China can help bring peace to Afghanistan
Beijing knows brokering peace will be a gradual process that first involves tackling easier, smaller projects. Where other mediators have failed, China offers a chance of success
China would seem well placed to break the logjam in relations between Afghanistan and Pakistan. The Chinese, Afghan and Pakistani foreign ministers made that plain during their first meeting hosted by Beijing to mediate an end to hostilities. Having earned the trust of the Taliban, China’s diplomats could also potentially broker peace between the fundamentalist Muslim group and Kabul, ending the Afghan civil war. China’s vision of cooperation and development and new-found confidence on the world stage could be the right formula for conflict resolution.
Afghanistan accuses Pakistan of providing a safe haven for Taliban militants trying to overthrow its government in Kabul.

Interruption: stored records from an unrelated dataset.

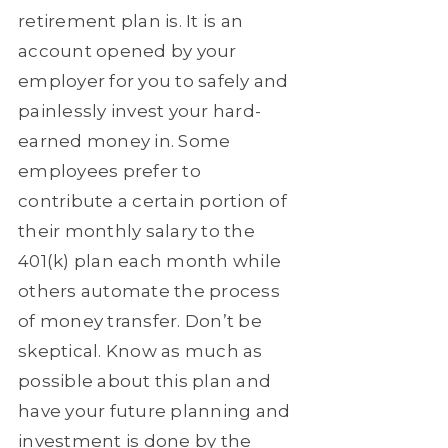
retirement plan is. It is an
account opened by your
employer for you to safely and
painlessly invest your hard-
earned money in. Some
employees prefer to
contribute a certain portion of
their monthly salary to the
401(k) plan each month while
others automate the process
of money transfer. Don’t be
skeptical. Know as much as
possible about this plan and
have your future planning and
investment is done by the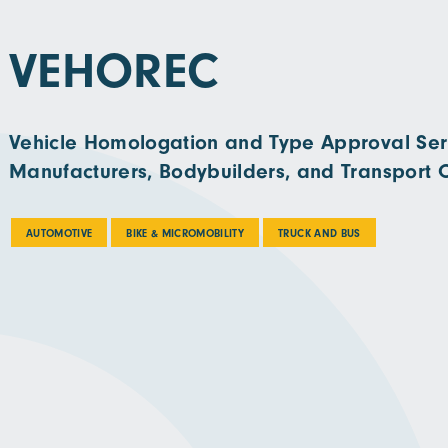
VEHOREC
Vehicle Homologation and Type Approval Serv
Manufacturers, Bodybuilders, and Transport 
AUTOMOTIVE
BIKE & MICROMOBILITY
TRUCK AND BUS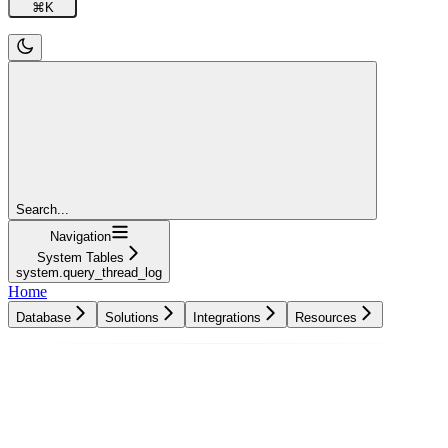
⌘
K
Search...
Navigation
System Tables
system.query_thread_log
Home
Database
Solutions
Integrations
Resources
Database
Solutions
Integrations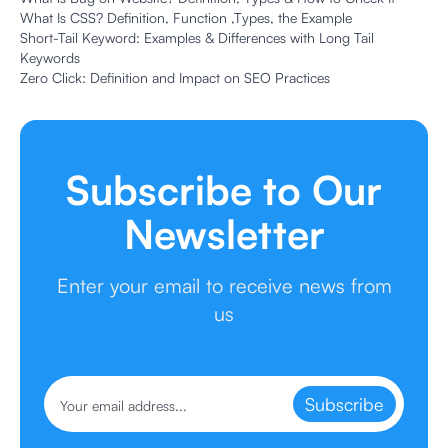
What Is CSS? Definition, Function ,Types, the Example
Short-Tail Keyword: Examples & Differences with Long Tail
Keywords
Zero Click: Definition and Impact on SEO Practices
Subscribe to Our
Newsletter
Enter your email to receive news from
us
Subscribe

Successive rounds of quadrilateral talks that also include the United States have failed to make progress on an Afghan peace deal and the process has lost momentum since Donald Trump became the American leader.

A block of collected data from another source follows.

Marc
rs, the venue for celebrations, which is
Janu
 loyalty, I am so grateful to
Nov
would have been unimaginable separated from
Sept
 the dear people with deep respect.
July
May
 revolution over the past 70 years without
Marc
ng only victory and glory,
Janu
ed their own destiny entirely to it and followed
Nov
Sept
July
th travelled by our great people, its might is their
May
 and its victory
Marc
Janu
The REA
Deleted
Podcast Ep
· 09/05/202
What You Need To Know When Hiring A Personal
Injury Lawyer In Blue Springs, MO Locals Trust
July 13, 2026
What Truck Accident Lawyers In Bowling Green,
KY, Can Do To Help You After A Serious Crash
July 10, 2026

President Xi Jinping has been presenting Beijing as a viable alternative to Washington when it comes to mediation and the trilateral talks followed on the heels of a symposium with Israeli and Palestinian peace advocates in the Chinese capital on December 20 and 21.

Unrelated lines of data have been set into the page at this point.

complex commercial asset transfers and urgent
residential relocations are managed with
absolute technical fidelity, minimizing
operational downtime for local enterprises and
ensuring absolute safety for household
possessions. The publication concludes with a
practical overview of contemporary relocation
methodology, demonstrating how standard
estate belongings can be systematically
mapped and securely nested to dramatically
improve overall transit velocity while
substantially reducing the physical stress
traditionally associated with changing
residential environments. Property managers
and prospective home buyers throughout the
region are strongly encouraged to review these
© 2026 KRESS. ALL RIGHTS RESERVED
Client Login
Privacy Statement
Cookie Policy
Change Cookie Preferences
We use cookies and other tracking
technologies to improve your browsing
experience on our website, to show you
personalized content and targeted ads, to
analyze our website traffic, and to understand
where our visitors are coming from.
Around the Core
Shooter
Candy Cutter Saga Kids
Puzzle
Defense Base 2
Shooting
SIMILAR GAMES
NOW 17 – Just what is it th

Such efforts are also about mutual benefits; in the Afghanistan case, it is about securing and extending the US$57 billion China-Pakistan economic corridor, a massive transport and logistics project that is a crucial element of Beijing’s “Belt and Road Initiative”.
Good progress towards that aim was made in Beijing, with Foreign Minister Wang Yi and his counterparts agreeing to work together on building political trust, reconciliation, development, connectivity, security and counterterrorism.